Pois é, meus amigos. Vim aqui compartilhar com todos vocês um "causo" que aconteceu comigo há pouco tempo e que pode servir, também, para que vocês corram atrás de seus direitos e não se sujeitem às arbitrariedades tão comuns em nosso país, principalmente aos colegas do estado de SP.
Primeiramente, quero agradecer ao colega @zeffiro, cuja postagem Lei dos $100 - Não pague imposto que você não deve foi o que me motivou a procurar a Justiça.
Bom, vamos começar do começo.
Em abril comprei na Miniature Market um Amerigo. O total da compra (jogo + frete) ficou em USD 79,60. Já certo da tributação (e, por favor, não usem o termo "taxa" ou "taxado", que é algo completamente diferente) devido ao tamanho da caixa, separei os 60%.
E não deu outra. Um mês depois da compra, em 15/05, vem o aviso da ECT. Quando entro no "Minhas Importações", quase tenho um troço: o fiscal da Receita, de maneira absolutamente arbitrária e sem qualquer motivo, decidiu naquele dia que minha compra valia R$ 390,00 e que eu devia R$ 234,02 de impostos + R$ 15,00 de tarifa de despacho postal.
Minha primeira reação foi mandar devolver a remessa. Pagaria sem problemas se tivesse sido corretamente tributado, mas jamais iria pagar um valor indevido, arbitrariamente decidido por um fiscal que acordou de mau-humor naquele dia.
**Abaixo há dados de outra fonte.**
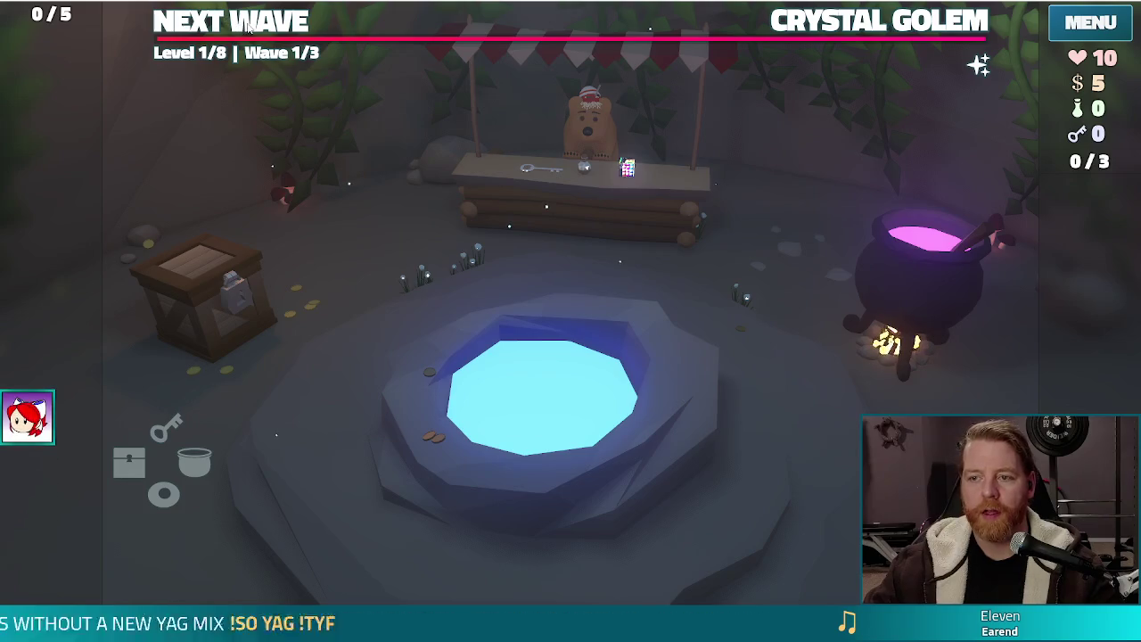
Step: Play a card pair as a ballista tower, start the wave, then stop the game
left_click(247, 27)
Foi aí que lembrei da postagem do Zeffiro, e resolvi procurar o JEF (Juizado Especial Federal), um processo muito mais simples e rápido do que parece. Os detalhes vocês vão encontrar na postagem original dele, mas fiz o seguinte:
* Usando o modelo de petição da postagem do colega, fiz a minha própria. Por via das dúvidas, pedi a um advogado para olhar e revisar a petição, caso houvesse algum erro. Você vai precisar alterar os dados e o texto, citando as particularidades do seu caso (dados pessoais, valor, nome do vendedor, etc). Não é necessário pedir ajuda a um advogado, mas é mais garantido, principalmente se você não se sente seguro. E, fique tranqüilo, advogados não mordem! 
* À minha petição juntei a fatura comercial da compra, o comprovante de pagamento (pode ser fatura do cartão, do Paypal, etc.), a notificação da ECT, a DIS (Demonstrativo de Impostos e Serviços, que é o documento que você baixa no "Minhas Importações" com o valor a pagar), o rastreio do objeto, comprovantes de documentos e de endereço.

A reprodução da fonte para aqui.